**Data provided:**
=======
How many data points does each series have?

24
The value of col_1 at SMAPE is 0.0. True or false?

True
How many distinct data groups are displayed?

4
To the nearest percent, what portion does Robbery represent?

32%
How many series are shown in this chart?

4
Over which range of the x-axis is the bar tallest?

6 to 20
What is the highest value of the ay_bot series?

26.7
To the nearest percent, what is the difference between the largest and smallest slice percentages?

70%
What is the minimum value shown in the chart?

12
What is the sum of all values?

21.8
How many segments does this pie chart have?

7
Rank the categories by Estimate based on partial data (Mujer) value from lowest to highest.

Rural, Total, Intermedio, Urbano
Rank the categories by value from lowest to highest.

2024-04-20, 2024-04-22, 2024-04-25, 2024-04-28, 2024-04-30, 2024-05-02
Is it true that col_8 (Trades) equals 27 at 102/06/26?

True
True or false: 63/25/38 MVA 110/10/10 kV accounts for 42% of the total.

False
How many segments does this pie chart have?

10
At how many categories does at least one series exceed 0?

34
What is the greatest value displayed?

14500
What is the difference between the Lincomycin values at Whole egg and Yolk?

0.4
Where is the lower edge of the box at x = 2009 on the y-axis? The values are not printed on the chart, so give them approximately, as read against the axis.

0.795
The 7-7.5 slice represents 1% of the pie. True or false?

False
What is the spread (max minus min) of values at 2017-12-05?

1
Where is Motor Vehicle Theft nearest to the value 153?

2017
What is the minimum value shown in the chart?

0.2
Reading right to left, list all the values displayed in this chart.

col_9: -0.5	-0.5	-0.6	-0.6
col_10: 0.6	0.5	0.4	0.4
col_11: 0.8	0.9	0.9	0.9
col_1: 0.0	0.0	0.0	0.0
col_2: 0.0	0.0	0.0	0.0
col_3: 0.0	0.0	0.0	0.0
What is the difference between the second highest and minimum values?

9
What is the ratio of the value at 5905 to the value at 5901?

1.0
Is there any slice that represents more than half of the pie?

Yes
=======
**Required action:** Gather each line of the records that contains the word "does".

**Output for this task:**
How many data points does each series have?
To the nearest percent, what portion does Robbery represent?
How many segments does this pie chart have?
How many segments does this pie chart have?
At how many categories does at least one series exceed 0?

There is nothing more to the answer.